Last week Sarah Ferguson, formerly known as Fergie (and many other monikers), decided to speak out on US television in defence of her ex-husband Andrew.

As I’m sure you’ve heard, Prince Andrew is in a spot of bother at the moment, but I’m not going to go into details about any of that for fear of being incarcerated in the Tower. Suffice to say she probably felt he needed a bit of support.

However, I’m not sure how much solace Andrew would have felt when his ex-wife appeared on America’s Today programme and decided to promote her ex-husband at the same time as the new food juicer she is endorsing (the actual reason she was on the show). Sarah rambled somewhat incoherently about what a fabulous man her ex is, that he’s her best friend and a ‘humongously good man’. Not a very regal adjective.

There was of course much media coverage of her outburst. Most of it seemed to concentrate on the fact that people don’t understand how the non-couple can be as close as they make out they are and don’t believe that they are, in her words, ‘the happiest divorced couple in the world’. But this is actually one of the few things that she has said which I do believe and it’s because I also have an excellent relationship with my ex-husband. It would seem however that finding someone else who has a good relationship with their ex-spouse is as rare as discovering an under-inflated ego in the Celebrity Big Brother house.

So due to my seemingly rare ‘happy-divorce’ condition, I was asked to discuss my thoughts on the Nick Ferrari programme on LBC. Nick asked, as most people do when I talk of my great friendship with my ex, how difficult it had been to create this good relationship after our separation and subsequent divorce? The answer is - not that difficult. Once the initial hurt and pain had passed, I realised that the man I had fallen in love with was still there and available to be part of my life. And although I wasn’t in love with him anymore (nor him me), his support, sense, wit and friendship was still available to me. So why on earth would I turn that away?

The Duke of York, Prince Andrew
The Duke of York, Prince Andrew
 

I know of so many people, both men and women, who waste so much time, effort and energy in hating their ex post-divorce, that they never move on with their lives. I find this desperately sad. Without sounding like a wannabe amateur psychologist, if someone harbours negativity or even hate for another person, the ‘hatee’ rarely feels it, but the ‘hater’ feels it all the time. Therefore who is the one that suffers with all that negativity? The person doing the hating.

For ex-partners, this is particularly awful when there are children involved. Although I wanted the good relationship with my ex for me, the other reason I pushed hard for it was because of our daughter Molly. I see other parents who can hardly stand being in the same room as each other with their children, which must be awful for the kids involved. In contrast, I love the fact that Molly sees her Dad and I getting on, having fun and being friends. Surely that’s hugely positive as she develops her understanding of relationships?

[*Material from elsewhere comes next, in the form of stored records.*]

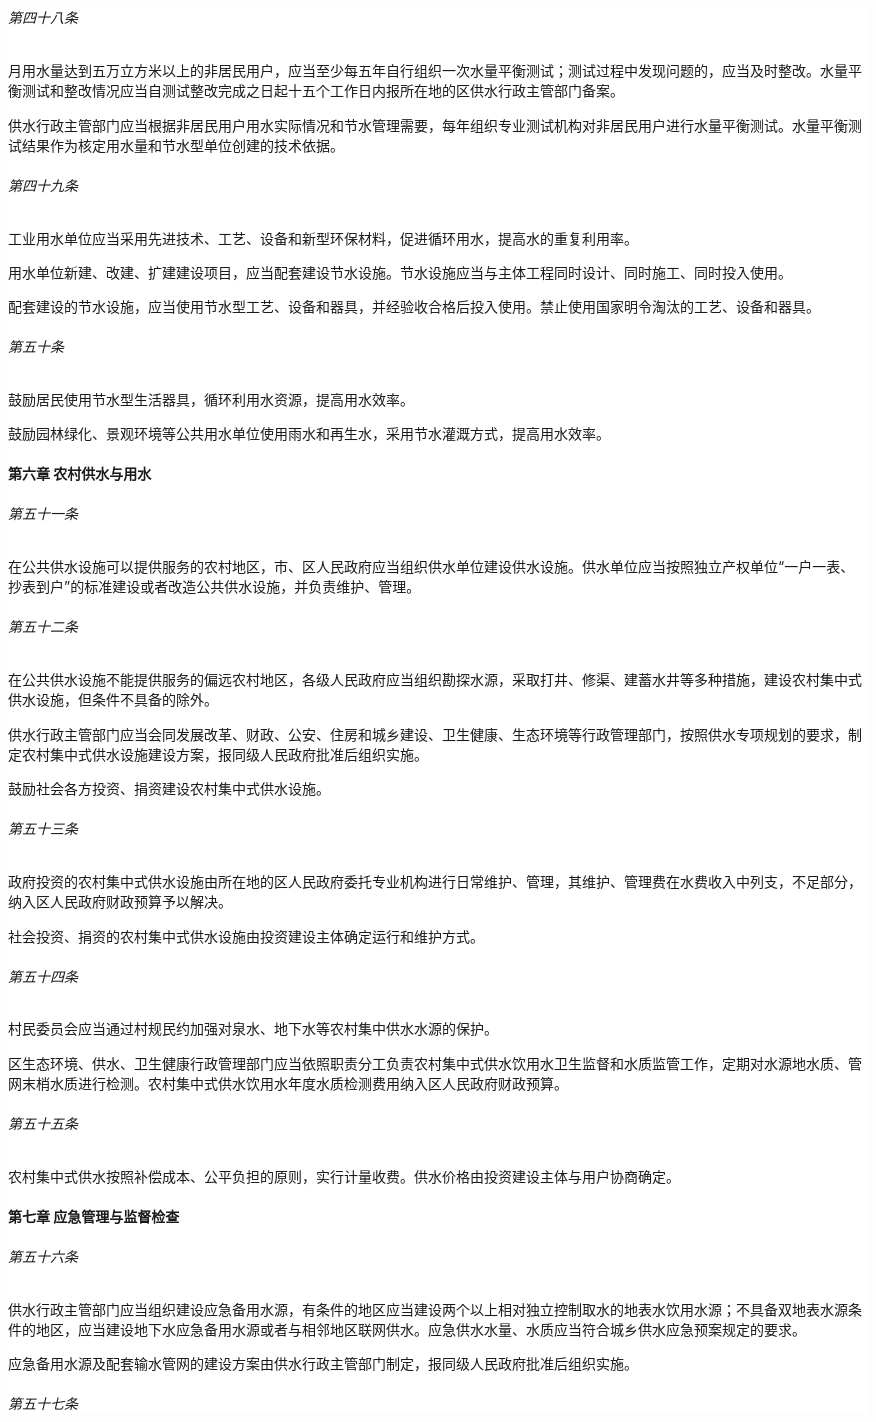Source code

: ###### 第四十八条

月用水量达到五万立方米以上的非居民用户，应当至少每五年自行组织一次水量平衡测试；测试过程中发现问题的，应当及时整改。水量平衡测试和整改情况应当自测试整改完成之日起十五个工作日内报所在地的区供水行政主管部门备案。

供水行政主管部门应当根据非居民用户用水实际情况和节水管理需要，每年组织专业测试机构对非居民用户进行水量平衡测试。水量平衡测试结果作为核定用水量和节水型单位创建的技术依据。

###### 第四十九条

工业用水单位应当采用先进技术、工艺、设备和新型环保材料，促进循环用水，提高水的重复利用率。

用水单位新建、改建、扩建建设项目，应当配套建设节水设施。节水设施应当与主体工程同时设计、同时施工、同时投入使用。

配套建设的节水设施，应当使用节水型工艺、设备和器具，并经验收合格后投入使用。禁止使用国家明令淘汰的工艺、设备和器具。

###### 第五十条

鼓励居民使用节水型生活器具，循环利用水资源，提高用水效率。

鼓励园林绿化、景观环境等公共用水单位使用雨水和再生水，采用节水灌溉方式，提高用水效率。

#### 第六章 农村供水与用水

###### 第五十一条

在公共供水设施可以提供服务的农村地区，市、区人民政府应当组织供水单位建设供水设施。供水单位应当按照独立产权单位“一户一表、抄表到户”的标准建设或者改造公共供水设施，并负责维护、管理。

###### 第五十二条

在公共供水设施不能提供服务的偏远农村地区，各级人民政府应当组织勘探水源，采取打井、修渠、建蓄水井等多种措施，建设农村集中式供水设施，但条件不具备的除外。

供水行政主管部门应当会同发展改革、财政、公安、住房和城乡建设、卫生健康、生态环境等行政管理部门，按照供水专项规划的要求，制定农村集中式供水设施建设方案，报同级人民政府批准后组织实施。

鼓励社会各方投资、捐资建设农村集中式供水设施。

###### 第五十三条

政府投资的农村集中式供水设施由所在地的区人民政府委托专业机构进行日常维护、管理，其维护、管理费在水费收入中列支，不足部分，纳入区人民政府财政预算予以解决。

社会投资、捐资的农村集中式供水设施由投资建设主体确定运行和维护方式。

###### 第五十四条

村民委员会应当通过村规民约加强对泉水、地下水等农村集中供水水源的保护。

区生态环境、供水、卫生健康行政管理部门应当依照职责分工负责农村集中式供水饮用水卫生监督和水质监管工作，定期对水源地水质、管网末梢水质进行检测。农村集中式供水饮用水年度水质检测费用纳入区人民政府财政预算。

###### 第五十五条

农村集中式供水按照补偿成本、公平负担的原则，实行计量收费。供水价格由投资建设主体与用户协商确定。

#### 第七章 应急管理与监督检查

###### 第五十六条

供水行政主管部门应当组织建设应急备用水源，有条件的地区应当建设两个以上相对独立控制取水的地表水饮用水源；不具备双地表水源条件的地区，应当建设地下水应急备用水源或者与相邻地区联网供水。应急供水水量、水质应当符合城乡供水应急预案规定的要求。

应急备用水源及配套输水管网的建设方案由供水行政主管部门制定，报同级人民政府批准后组织实施。

###### 第五十七条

So, although I have never been a fan of Sarah Ferguson and find her desperation for fame and success in the US on the back of her Royal connection quite distasteful, I do empathise with her. I understand completely why she would want to back her ex-husband and I admire them both for keeping as close as they have done after many years apart. Would I call my ex-husband my best friend like she does? No. Would I want to live in the same house as him as the Yorks do? Definitely not. But I am happy to say that the closeness and friendship I have with my ex is the one thing I do have in common with Fergie. I just wish more people could manage to do the same.

NOTE TO SELF: Retaining friendships with an ex is not just for the sake of the kids.